Top of Provided records

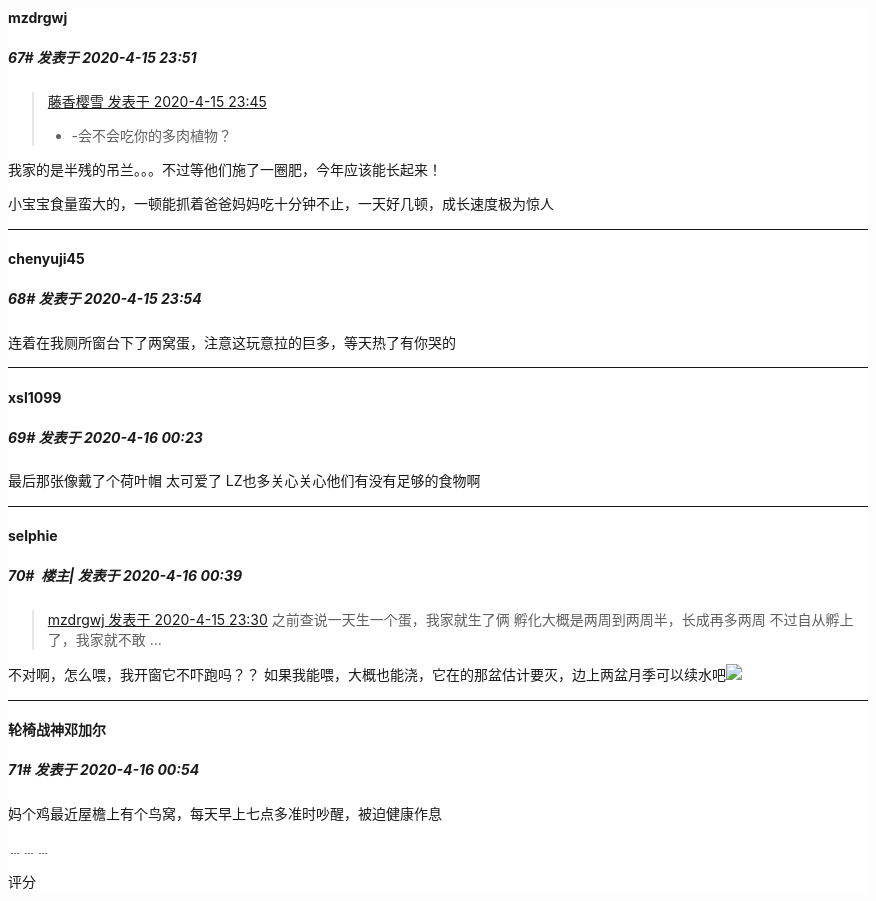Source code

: ####  mzdrgwj  
##### 67#       发表于 2020-4-15 23:51


<blockquote><a href="httphttps://bbs.saraba1st.com/2b/forum.php?mod=redirect&amp;goto=findpost&amp;pid=47095550&amp;ptid=1924340" target="_blank">藤香樱雪 发表于 2020-4-15 23:45</a>

- -会不会吃你的多肉植物？</blockquote>
我家的是半残的吊兰。。。不过等他们施了一圈肥，今年应该能长起来！

小宝宝食量蛮大的，一顿能抓着爸爸妈妈吃十分钟不止，一天好几顿，成长速度极为惊人


-----

####  chenyuji45  
##### 68#       发表于 2020-4-15 23:54


连着在我厕所窗台下了两窝蛋，注意这玩意拉的巨多，等天热了有你哭的


-----

####  xsl1099  
##### 69#       发表于 2020-4-16 00:23


最后那张像戴了个荷叶帽 太可爱了 LZ也多关心关心他们有没有足够的食物啊


-----

####  selphie  
##### 70#         楼主| 发表于 2020-4-16 00:39


<blockquote><a href="httphttps://bbs.saraba1st.com/2b/forum.php?mod=redirect&amp;goto=findpost&amp;pid=47095411&amp;ptid=1924340" target="_blank">mzdrgwj 发表于 2020-4-15 23:30</a>
之前查说一天生一个蛋，我家就生了俩
孵化大概是两周到两周半，长成再多两周
不过自从孵上了，我家就不敢 ...</blockquote>
不对啊，怎么喂，我开窗它不吓跑吗？？
如果我能喂，大概也能浇，它在的那盆估计要灭，边上两盆月季可以续水吧<img src="https://static.saraba1st.com/image/smiley/face2017/016.png" referrerpolicy="no-referrer">


-----

####  轮椅战神邓加尔  
##### 71#       发表于 2020-4-16 00:54


妈个鸡最近屋檐上有个鸟窝，每天早上七点多准时吵醒，被迫健康作息


﹍﹍﹍

评分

Bottom of Provided records

Activity> Print the records word for word and exclude any picture they hold.

Response below>
Source code

: ####  mzdrgwj  
##### 67#       发表于 2020-4-15 23:51


<blockquote><a href="httphttps://bbs.saraba1st.com/2b/forum.php?mod=redirect&amp;goto=findpost&amp;pid=47095550&amp;ptid=1924340" target="_blank">藤香樱雪 发表于 2020-4-15 23:45</a>

- -会不会吃你的多肉植物？</blockquote>
我家的是半残的吊兰。。。不过等他们施了一圈肥，今年应该能长起来！

小宝宝食量蛮大的，一顿能抓着爸爸妈妈吃十分钟不止，一天好几顿，成长速度极为惊人


-----

####  chenyuji45  
##### 68#       发表于 2020-4-15 23:54


连着在我厕所窗台下了两窝蛋，注意这玩意拉的巨多，等天热了有你哭的


-----

####  xsl1099  
##### 69#       发表于 2020-4-16 00:23


最后那张像戴了个荷叶帽 太可爱了 LZ也多关心关心他们有没有足够的食物啊


-----

####  selphie  
##### 70#         楼主| 发表于 2020-4-16 00:39


<blockquote><a href="httphttps://bbs.saraba1st.com/2b/forum.php?mod=redirect&amp;goto=findpost&amp;pid=47095411&amp;ptid=1924340" target="_blank">mzdrgwj 发表于 2020-4-15 23:30</a>
之前查说一天生一个蛋，我家就生了俩
孵化大概是两周到两周半，长成再多两周
不过自从孵上了，我家就不敢 ...</blockquote>
不对啊，怎么喂，我开窗它不吓跑吗？？
如果我能喂，大概也能浇，它在的那盆估计要灭，边上两盆月季可以续水吧<img src="https://static.saraba1st.com/image/smiley/face2017/016.png" referrerpolicy="no-referrer">


-----

####  轮椅战神邓加尔  
##### 71#       发表于 2020-4-16 00:54


妈个鸡最近屋檐上有个鸟窝，每天早上七点多准时吵醒，被迫健康作息


﹍﹍﹍

评分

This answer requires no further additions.